DOCUMENT SECTION.
Speaker Diarization
Lira identifies who is speaking in real-time using Deepgram Nova-2, combined with DOM-based participant name scraping from Google Meet.
Why Deepgram?
Google Meet provides a mixed audio stream — all participants' voices are combined. Lira needs to know who said what for:
- Speaker-attributed transcripts ("John: I think we should...")
- Per-person contribution analysis in summaries
- Accurate task assignment ("Sarah mentioned she'd handle the design")
How It Works
1. Deepgram Streaming
Meeting audio is streamed to Deepgram Nova-2 in parallel with Nova Sonic:
Audio Bridge → PCM audio → Deepgram WebSocket
→ Real-time transcripts with speaker indices
→ { text: "I think we should...", speaker: 0 }
2. DOM Participant Scraping
Simultaneously, Lira's browser automation scrapes Google Meet's UI to get participant names:
Google Meet DOM → Participant list
→ ["John Smith", "Sarah Chen", "Lira AI"]
3. Speaker Index → Name Correlation
Deepgram assigns numeric speaker indices (0, 1, 2...). Lira correlates these with real names by:
- Detecting which participant has the "speaking" indicator in the DOM
- Mapping the active Deepgram speaker index to that participant
- Building a correlation table that improves as more people speak
Speaker 0 → "John Smith" (correlated after John spoke first)
Speaker 1 → "Sarah Chen" (correlated after Sarah responded)
Speaker 2 → "Lira AI" (known — it's the bot)

TASK. Can you write the next part of the speaker diarization page above, picking up right after its final line?

Keypoint correspondence data:
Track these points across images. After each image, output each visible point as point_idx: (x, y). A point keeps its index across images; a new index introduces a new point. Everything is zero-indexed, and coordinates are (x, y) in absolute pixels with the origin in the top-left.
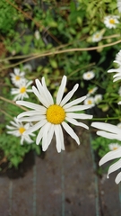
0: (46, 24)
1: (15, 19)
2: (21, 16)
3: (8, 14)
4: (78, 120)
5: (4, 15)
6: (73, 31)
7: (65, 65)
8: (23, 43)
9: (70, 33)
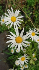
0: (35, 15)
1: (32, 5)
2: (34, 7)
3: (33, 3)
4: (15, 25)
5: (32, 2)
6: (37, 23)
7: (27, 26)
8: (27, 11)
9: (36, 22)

REPLY.
4. Named Transcripts
Every message stored in DynamoDB includes the speaker's real name:
{
"speaker": "John Smith",
"text": "I think we should redesign the homepage",
"timestamp": "2026-03-29T10:15:32Z",
"sentiment": "neutral"
}
Deepgram Configuration
const deepgramConfig = {
model: 'nova-2',
language: 'en',
smart_format: true,
diarize: true,
interim_results: true,
endpointing: 300,
sample_rate: 16000,
channels: 1,
encoding: 'linear16',
};
Graceful Degradation
If Deepgram is unavailable, Lira falls back to:
- DOM-only speaker detection (less accurate, polling-based)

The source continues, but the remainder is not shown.